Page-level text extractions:
%%

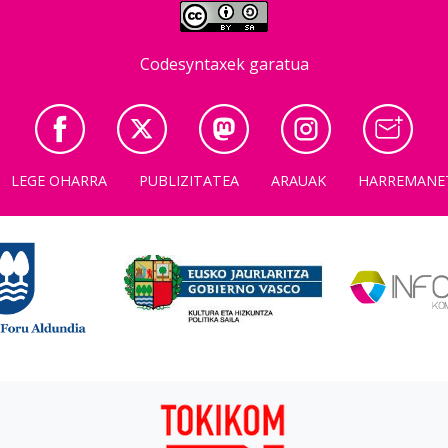
Codesyntaxek garatua
LEGE OHARRA
PUBLIZITATEA
ARAUAK
HARREMANE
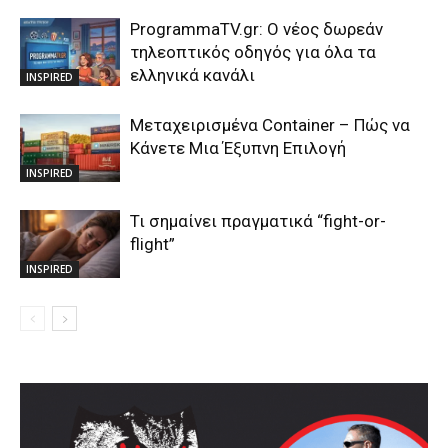
ProgrammaTV.gr: Ο νέος δωρεάν
τηλεοπτικός οδηγός για όλα τα
ελληνικά κανάλι
INSPIRED
Μεταχειρισμένα Container – Πώς να
Κάνετε Μια Έξυπνη Επιλογή
INSPIRED
Τι σημαίνει πραγματικά “fight-or-
flight”
INSPIRED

%%

**WHAT IS EXPECTED**.
Present the lines above as a numbered list, omitting any blank lines and leaving out the pictures.

**RESULT OF THE EXERCISE**.
1. Codesyntaxek garatua
2. LEGE OHARRA
3. PUBLIZITATEA
4. ARAUAK
5. HARREMANE
6. ProgrammaTV.gr: Ο νέος δωρεάν
7. τηλεοπτικός οδηγός για όλα τα
8. ελληνικά κανάλι
9. INSPIRED
10. Μεταχειρισμένα Container – Πώς να
11. Κάνετε Μια Έξυπνη Επιλογή
12. INSPIRED
13. Τι σημαίνει πραγματικά “fight-or-
14. flight”
15. INSPIRED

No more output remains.